A cineasta Maya Deren, uma vez, instada a circunscrever seus filmes na esfera do surrealismo, disse que não tinha qualquer intenção ou compromisso com o automatismo psíquico. Seu universo fílmico, segundo ela, era o da investigação de camadas mais profundas e de ângulos menos vislumbrados da vida. Em outras palavras, as de Gaston Bachelard, a imaginação poética – e as manifestações artísticas que dela partem e nela firmam afinidades – é uma ultrapassagem, antes de uma subversão, do real. No território da ficção escrita, a prosa poética dá licença irrestrita às imagens verbais: não-raro seu mote é o que se revolve na subjetividade das experiências.
Em afinidade com Maya Deren, mas também com outros criadores estéticos da imaginação irrefreável, Adelaide em terceira pessoa, de Claudinei Sevegnani, é um livro de perguntas. Elas orbitam assuntos como identidade, perda, deslocamento e assombro diante do estado das coisas.
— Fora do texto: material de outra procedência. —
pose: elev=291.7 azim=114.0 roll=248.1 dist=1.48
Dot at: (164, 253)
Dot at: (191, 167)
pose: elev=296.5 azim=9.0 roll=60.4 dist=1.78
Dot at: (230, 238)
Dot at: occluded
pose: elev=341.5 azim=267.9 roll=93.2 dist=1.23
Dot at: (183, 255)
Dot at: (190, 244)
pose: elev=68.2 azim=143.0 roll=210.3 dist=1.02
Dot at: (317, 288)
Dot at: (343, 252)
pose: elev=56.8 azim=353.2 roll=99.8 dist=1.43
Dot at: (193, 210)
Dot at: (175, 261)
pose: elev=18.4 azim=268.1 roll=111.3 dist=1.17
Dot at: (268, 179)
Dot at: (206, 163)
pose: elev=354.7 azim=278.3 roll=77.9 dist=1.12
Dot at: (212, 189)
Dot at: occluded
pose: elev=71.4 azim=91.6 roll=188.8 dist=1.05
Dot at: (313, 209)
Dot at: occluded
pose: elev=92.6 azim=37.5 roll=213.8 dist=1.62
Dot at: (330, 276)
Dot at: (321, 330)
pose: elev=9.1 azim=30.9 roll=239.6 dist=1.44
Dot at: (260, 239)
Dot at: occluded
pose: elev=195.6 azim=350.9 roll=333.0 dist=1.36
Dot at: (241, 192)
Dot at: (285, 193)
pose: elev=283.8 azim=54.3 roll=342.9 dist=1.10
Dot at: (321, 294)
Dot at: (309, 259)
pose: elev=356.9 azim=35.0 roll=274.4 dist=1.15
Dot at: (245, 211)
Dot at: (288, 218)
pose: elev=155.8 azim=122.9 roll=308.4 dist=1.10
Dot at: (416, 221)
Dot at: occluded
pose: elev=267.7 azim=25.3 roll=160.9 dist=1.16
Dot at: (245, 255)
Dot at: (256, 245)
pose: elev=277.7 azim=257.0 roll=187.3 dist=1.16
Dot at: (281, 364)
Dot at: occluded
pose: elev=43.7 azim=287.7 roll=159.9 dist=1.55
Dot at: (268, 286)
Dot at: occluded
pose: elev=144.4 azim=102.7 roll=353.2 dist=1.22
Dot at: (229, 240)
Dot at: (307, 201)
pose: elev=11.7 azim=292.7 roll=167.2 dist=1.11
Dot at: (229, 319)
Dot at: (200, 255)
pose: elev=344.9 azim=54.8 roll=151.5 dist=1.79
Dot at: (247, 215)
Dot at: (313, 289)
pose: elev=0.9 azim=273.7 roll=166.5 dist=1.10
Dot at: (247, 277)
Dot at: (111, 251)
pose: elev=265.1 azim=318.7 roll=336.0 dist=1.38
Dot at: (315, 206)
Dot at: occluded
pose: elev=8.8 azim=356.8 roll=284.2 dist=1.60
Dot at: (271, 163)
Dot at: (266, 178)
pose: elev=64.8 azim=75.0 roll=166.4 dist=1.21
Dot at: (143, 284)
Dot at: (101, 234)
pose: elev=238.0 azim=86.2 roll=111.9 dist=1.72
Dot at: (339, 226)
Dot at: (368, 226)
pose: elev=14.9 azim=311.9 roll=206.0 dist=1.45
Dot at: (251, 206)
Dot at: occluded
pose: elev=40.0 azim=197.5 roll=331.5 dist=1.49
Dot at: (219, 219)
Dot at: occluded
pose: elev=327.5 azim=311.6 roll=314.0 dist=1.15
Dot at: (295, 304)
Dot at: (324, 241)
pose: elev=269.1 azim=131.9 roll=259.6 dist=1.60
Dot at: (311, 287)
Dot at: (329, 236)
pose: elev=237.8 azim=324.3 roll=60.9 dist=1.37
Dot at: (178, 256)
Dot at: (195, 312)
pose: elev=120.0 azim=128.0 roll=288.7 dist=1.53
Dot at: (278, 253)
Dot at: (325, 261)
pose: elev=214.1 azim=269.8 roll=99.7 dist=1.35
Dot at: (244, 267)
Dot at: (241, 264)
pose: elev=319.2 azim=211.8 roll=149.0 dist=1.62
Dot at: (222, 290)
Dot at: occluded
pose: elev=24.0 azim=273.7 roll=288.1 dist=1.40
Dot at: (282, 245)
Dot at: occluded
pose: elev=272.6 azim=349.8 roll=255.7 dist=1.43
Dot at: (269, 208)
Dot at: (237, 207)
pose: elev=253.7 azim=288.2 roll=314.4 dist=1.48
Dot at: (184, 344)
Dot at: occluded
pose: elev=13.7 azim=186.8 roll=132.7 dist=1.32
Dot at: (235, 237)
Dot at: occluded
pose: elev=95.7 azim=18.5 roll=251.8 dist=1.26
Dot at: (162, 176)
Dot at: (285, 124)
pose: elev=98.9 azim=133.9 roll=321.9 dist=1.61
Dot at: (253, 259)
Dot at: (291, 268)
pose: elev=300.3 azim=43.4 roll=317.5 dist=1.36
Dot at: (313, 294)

Mas, são perguntas-hidras; isto é, quando pensamos que as respostas se insinuam à sombra do texto, novas perguntas se levantam. “Aprende-se que a pergunta se desloca com a luz inerente; ilumina-se a si mesma, a pergunta constelar; ensina a si mesma, ao longo de si mesma, os estilos de ser dotada dessa luz para fora e para dentro”, disse Herberto Helder em uma autoentrevista, encapsulando como que sob lente microscópica o cerne de Adelaide: um ser fractal e refratado, em uma espécie de busca labiríntica por seus próprios vestígios. Labirinto: labor interior. É disso que se trata os caminhos desse romance.
Com uma escrita de beleza fremente, intercalando intensidades de claro e escuro, Sevegnani nos situa dentro desse enredo, providos no percurso com um fio de ouro ao mesmo tempo delicado e cortante nas mãos. A estrutura do livro é feita de elipses e retornos; são insistências que remetem aos dejavus e às imagens fantasmáticas, mas também aos enquadramentos de câmera do cinema, remetendo ao poder dialético da montagem, capaz de miniaturizar o imenso e de extrapolar o ínfimo. A repetição, nesse sentido, é um mecanismo importante no engenho dessa escrita: a autonomia do repetido, via insistência, não informa exatamente a diferença?
Pergunta que acende clarões, deixando um rastro de fagulhas. Adelaide está diante do maior enigma de todos, e nós também, porque a viagem se dá diante do espelho. Há, ainda, uns versos de Hilda Hilst que são cursos confluentes: “Dois cascos sofrendo as águas. E as mesmas perguntas.”